*PROBLEM DETAILS*.
Please output the data from its start through the line containing "export const myFeature", both ends included, as a JSON list of strings with one string per line and no blank lines. Leave the pictures out.
:: RECORD SET
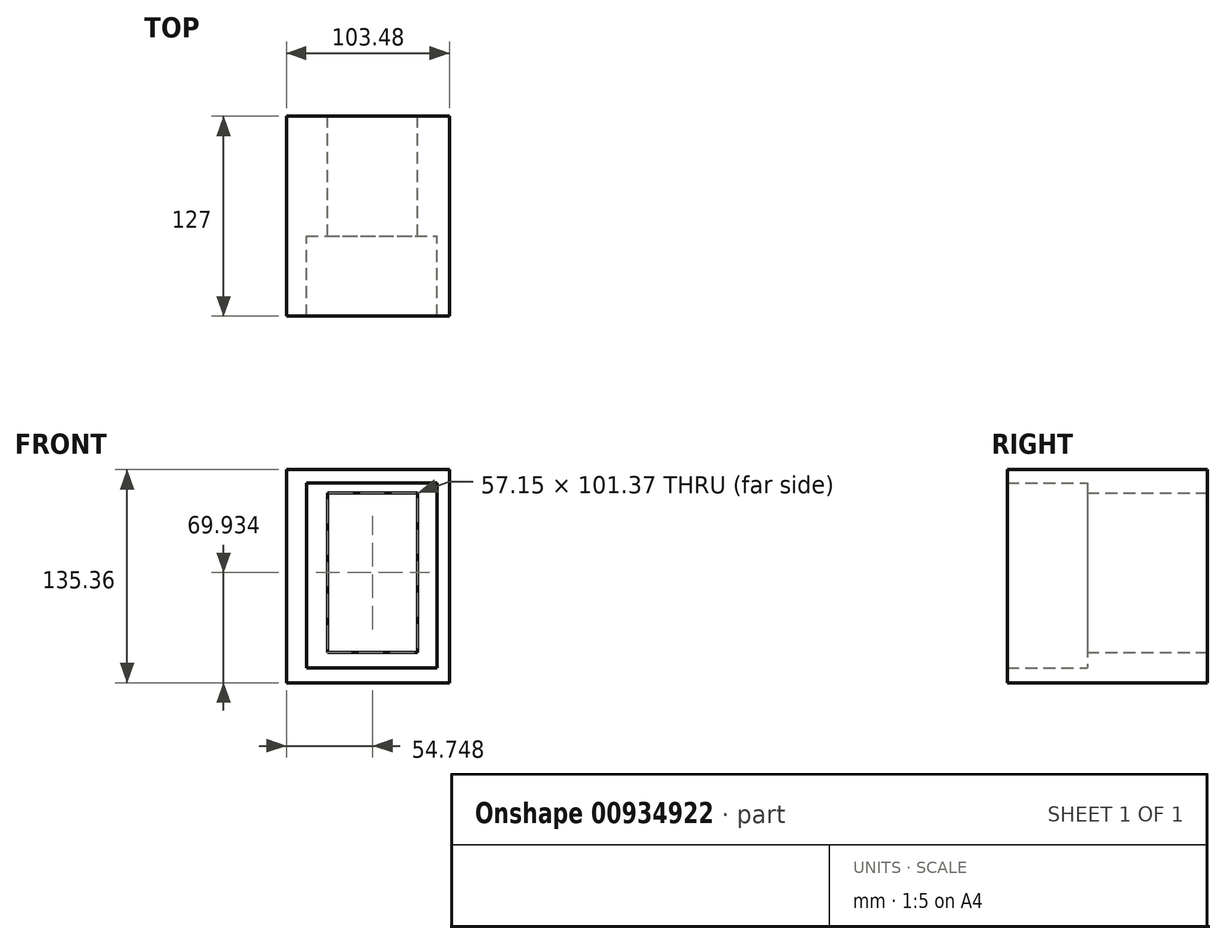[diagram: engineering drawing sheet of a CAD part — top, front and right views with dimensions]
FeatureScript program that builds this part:
annotation { "Feature Type Name" : "Feature", "Feature Type Description" : "" }
export const myFeature = defineFeature(function(context is Context, id is Id, definition is map)
    precondition{}
    {
        {
            var Q0;
            Q0=qCreatedBy(makeId("Front.planeOp"),FACE);
            var sketch = newSketch(context, id + "F0", { "sketchPlane" : qUnion([Q0])});
            skLineSegment(sketch, "E0.bottom", {"start": v(-51.59, 66.93) * mm, "end": v(51.89, 66.93) * mm});
            skLineSegment(sketch, "E0.top", {"start": v(-51.59, -68.43) * mm, "end": v(51.89, -68.43) * mm});
            skLineSegment(sketch, "E0.left", {"start": v(-51.59, 66.93) * mm, "end": v(-51.59, -68.43) * mm});
            skLineSegment(sketch, "E0.right", {"start": v(51.89, 66.93) * mm, "end": v(51.89, -68.43) * mm});
            skLineSegment(sketch, "E1.bottom", {"start": v(-38.95, 58.5) * mm, "end": v(44.07, 58.5) * mm});
            skLineSegment(sketch, "E1.top", {"start": v(-38.95, -59.1) * mm, "end": v(44.07, -59.1) * mm});
            skLineSegment(sketch, "E1.left", {"start": v(-38.95, 58.5) * mm, "end": v(-38.95, -59.1) * mm});
            skLineSegment(sketch, "E1.right", {"start": v(44.07, 58.5) * mm, "end": v(44.07, -59.1) * mm});
            skLineSegment(sketch, "E2.bottom", {"start": v(-25.42, 52.19) * mm, "end": v(31.73, 52.19) * mm});
            skLineSegment(sketch, "E2.top", {"start": v(-25.42, -49.18) * mm, "end": v(31.73, -49.18) * mm});
            skLineSegment(sketch, "E2.left", {"start": v(-25.42, 52.19) * mm, "end": v(-25.42, -49.18) * mm});
            skLineSegment(sketch, "E2.right", {"start": v(31.73, 52.19) * mm, "end": v(31.73, -49.18) * mm});
            skSolve(sketch);
        }
        {
            var Q0;
            Q0 = qSketchRegion(id + "F0", true);
            extrude(context, id + "F1", {"entities" : qUnion([Q0]), "depth" : 127 * mm, "offsetDistance" : 25.4 * mm});
        }
        {
            var Q0;
            Q0=makeQuery(id+"F0.imprint","IMPRINT",FACE,{"disambiguationData":[TD([[makeQuery(id+"F0.imprint","IMPRINT",EDGE,{"derivedFrom":sQuery(id+"F0.wireOp",EDGE,"E1.bottom")}),-1.0]])]});
            extrude(context, id + "F2", {"entities" : qUnion([Q0]), "operationType" : NewBodyOperationType.ADD, "depth" : 76.2 * mm, "offsetDistance" : 25.4 * mm});
        }
    });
::::
*TASK ANSWER*.
[
  "[diagram: engineering drawing sheet of a CAD part — top, front and right views with dimensions]",
  "FeatureScript program that builds this part:",
  "annotation { \"Feature Type Name\" : \"Feature\", \"Feature Type Description\" : \"\" }",
  "export const myFeature = defineFeature(function(context is Context, id is Id, definition is map)"
]